WHAT TO PRODUCE: Once the line containing "Collar Cherry Temptation" is found in the records below, return it and each following line exactly, up to and including the line containing "Ressourcez vous au cœur des immenses", and nothing else.

Page-level text extractions:
_ _ _ _ _

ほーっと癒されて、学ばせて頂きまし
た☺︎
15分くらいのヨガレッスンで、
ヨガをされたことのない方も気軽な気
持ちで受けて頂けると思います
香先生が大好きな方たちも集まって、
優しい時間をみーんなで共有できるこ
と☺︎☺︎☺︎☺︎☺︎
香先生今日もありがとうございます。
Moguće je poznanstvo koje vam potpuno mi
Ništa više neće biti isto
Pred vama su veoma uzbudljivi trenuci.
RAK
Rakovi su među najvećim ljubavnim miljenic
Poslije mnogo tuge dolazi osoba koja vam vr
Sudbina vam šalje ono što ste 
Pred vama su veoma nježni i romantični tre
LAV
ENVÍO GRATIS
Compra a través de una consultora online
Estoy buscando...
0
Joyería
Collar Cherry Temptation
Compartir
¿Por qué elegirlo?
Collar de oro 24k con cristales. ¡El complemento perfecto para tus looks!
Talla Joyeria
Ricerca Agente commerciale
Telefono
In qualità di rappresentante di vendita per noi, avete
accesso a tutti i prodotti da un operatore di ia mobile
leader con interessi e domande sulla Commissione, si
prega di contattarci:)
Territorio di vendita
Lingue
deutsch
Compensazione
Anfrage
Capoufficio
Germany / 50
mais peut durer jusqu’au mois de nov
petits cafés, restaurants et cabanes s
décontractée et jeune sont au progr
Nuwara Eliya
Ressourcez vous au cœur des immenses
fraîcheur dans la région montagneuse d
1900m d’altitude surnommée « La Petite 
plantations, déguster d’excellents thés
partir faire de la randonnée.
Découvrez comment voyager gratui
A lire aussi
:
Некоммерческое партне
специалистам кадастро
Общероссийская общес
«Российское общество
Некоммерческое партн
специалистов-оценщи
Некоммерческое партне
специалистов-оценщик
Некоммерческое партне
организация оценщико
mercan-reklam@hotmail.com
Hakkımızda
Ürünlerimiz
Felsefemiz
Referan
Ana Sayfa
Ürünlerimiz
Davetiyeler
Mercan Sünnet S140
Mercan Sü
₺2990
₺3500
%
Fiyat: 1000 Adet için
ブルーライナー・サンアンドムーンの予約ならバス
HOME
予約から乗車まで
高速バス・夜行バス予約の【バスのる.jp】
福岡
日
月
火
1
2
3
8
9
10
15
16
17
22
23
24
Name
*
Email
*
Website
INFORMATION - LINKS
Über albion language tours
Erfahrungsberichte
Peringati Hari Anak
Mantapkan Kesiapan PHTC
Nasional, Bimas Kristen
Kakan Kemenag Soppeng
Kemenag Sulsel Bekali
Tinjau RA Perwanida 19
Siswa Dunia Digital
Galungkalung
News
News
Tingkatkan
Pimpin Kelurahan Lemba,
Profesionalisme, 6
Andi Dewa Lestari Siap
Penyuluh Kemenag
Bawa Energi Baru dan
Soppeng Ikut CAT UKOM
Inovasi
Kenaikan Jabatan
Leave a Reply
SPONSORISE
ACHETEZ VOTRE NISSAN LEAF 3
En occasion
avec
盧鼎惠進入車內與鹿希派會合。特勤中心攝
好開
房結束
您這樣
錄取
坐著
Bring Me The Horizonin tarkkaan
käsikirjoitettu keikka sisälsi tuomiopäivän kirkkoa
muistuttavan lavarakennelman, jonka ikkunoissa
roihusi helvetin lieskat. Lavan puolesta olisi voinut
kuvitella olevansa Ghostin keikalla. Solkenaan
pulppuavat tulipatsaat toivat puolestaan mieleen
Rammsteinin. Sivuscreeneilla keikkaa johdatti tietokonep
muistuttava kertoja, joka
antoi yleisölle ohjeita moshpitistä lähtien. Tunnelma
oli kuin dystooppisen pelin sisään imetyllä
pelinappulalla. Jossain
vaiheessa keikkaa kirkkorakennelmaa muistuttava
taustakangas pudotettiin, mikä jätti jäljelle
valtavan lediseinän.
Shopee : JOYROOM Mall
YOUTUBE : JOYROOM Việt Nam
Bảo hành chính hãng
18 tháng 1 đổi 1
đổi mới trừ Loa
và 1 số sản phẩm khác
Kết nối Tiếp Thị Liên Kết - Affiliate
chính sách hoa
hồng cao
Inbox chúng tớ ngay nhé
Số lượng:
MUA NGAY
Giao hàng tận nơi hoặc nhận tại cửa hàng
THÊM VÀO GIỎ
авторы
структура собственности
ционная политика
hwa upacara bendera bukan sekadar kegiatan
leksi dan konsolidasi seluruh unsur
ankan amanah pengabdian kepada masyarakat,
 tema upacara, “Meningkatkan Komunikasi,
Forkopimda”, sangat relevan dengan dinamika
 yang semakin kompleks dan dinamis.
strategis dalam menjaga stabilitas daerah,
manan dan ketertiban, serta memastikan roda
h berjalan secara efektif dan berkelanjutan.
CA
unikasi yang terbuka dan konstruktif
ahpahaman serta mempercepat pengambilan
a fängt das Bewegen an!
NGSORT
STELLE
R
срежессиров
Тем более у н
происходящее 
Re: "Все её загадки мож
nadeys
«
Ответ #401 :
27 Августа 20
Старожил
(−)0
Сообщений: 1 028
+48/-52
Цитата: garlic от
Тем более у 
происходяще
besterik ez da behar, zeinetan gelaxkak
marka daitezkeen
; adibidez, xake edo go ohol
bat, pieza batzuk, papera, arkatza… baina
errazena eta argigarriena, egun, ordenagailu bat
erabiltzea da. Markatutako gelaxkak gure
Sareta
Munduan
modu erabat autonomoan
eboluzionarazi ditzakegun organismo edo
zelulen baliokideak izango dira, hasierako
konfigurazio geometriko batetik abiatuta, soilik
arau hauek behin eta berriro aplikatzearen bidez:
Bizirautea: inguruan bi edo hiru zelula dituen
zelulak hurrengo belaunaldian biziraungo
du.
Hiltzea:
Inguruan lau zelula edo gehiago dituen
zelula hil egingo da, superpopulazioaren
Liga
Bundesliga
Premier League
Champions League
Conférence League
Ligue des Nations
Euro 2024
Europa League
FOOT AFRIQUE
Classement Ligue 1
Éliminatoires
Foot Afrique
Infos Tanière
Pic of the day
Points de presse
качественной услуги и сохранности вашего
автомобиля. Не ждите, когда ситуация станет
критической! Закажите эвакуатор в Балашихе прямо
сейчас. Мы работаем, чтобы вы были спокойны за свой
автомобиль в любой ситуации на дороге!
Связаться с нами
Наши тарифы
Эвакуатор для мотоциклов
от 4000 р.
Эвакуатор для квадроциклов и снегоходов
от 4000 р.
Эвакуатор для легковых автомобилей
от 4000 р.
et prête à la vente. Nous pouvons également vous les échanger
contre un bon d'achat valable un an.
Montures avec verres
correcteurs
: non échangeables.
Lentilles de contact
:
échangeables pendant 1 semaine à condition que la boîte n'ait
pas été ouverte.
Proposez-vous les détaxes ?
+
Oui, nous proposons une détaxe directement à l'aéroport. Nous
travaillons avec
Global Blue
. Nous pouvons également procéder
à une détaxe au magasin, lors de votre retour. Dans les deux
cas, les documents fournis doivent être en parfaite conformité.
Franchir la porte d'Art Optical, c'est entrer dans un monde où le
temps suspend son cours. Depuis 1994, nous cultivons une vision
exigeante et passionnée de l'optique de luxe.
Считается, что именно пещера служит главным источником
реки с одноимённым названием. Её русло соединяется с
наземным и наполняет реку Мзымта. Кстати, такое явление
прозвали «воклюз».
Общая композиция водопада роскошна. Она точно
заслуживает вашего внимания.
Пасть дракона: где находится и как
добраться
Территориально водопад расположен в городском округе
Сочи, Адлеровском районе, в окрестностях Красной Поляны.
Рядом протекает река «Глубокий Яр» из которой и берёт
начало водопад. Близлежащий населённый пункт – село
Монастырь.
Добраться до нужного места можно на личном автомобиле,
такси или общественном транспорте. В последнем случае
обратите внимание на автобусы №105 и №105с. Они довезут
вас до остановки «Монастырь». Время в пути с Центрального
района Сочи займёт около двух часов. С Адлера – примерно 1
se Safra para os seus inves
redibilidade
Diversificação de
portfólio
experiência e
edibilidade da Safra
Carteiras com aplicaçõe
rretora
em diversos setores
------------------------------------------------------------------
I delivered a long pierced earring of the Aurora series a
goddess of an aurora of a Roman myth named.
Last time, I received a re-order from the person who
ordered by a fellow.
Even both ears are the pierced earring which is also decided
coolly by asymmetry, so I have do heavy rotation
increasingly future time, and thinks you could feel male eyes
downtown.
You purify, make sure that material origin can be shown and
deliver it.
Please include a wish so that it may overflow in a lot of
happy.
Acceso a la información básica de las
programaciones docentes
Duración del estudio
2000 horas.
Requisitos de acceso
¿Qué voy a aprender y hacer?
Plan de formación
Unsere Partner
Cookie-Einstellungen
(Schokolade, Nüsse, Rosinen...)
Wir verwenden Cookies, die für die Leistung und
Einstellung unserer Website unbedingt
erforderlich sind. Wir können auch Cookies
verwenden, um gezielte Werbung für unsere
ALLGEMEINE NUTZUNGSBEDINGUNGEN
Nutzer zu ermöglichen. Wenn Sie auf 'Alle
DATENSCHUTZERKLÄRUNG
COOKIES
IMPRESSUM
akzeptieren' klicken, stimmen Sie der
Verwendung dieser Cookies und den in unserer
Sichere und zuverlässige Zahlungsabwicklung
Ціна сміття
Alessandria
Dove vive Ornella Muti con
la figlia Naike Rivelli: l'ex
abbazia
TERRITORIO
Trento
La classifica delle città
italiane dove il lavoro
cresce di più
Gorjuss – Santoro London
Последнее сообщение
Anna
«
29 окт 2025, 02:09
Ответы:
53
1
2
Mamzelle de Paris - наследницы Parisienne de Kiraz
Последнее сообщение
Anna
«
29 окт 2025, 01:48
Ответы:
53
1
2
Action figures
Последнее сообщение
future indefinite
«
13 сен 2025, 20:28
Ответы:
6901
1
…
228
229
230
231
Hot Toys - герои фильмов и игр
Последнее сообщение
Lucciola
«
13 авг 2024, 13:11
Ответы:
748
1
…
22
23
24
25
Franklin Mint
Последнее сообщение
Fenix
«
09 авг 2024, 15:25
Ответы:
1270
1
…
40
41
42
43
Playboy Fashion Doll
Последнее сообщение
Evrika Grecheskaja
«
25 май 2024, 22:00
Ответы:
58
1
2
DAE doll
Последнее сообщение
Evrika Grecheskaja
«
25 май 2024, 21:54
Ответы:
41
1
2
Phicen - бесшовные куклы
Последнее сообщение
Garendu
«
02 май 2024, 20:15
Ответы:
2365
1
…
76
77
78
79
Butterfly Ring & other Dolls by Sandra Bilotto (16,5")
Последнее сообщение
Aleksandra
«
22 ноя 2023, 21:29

_ _ _ _ _

RESPONSE TO THE TASK:
Collar Cherry Temptation
Compartir
¿Por qué elegirlo?
Collar de oro 24k con cristales. ¡El complemento perfecto para tus looks!
Talla Joyeria
Ricerca Agente commerciale
Telefono
In qualità di rappresentante di vendita per noi, avete
accesso a tutti i prodotti da un operatore di ia mobile
leader con interessi e domande sulla Commissione, si
prega di contattarci:)
Territorio di vendita
Lingue
deutsch
Compensazione
Anfrage
Capoufficio
Germany / 50
mais peut durer jusqu’au mois de nov
petits cafés, restaurants et cabanes s
décontractée et jeune sont au progr
Nuwara Eliya
Ressourcez vous au cœur des immenses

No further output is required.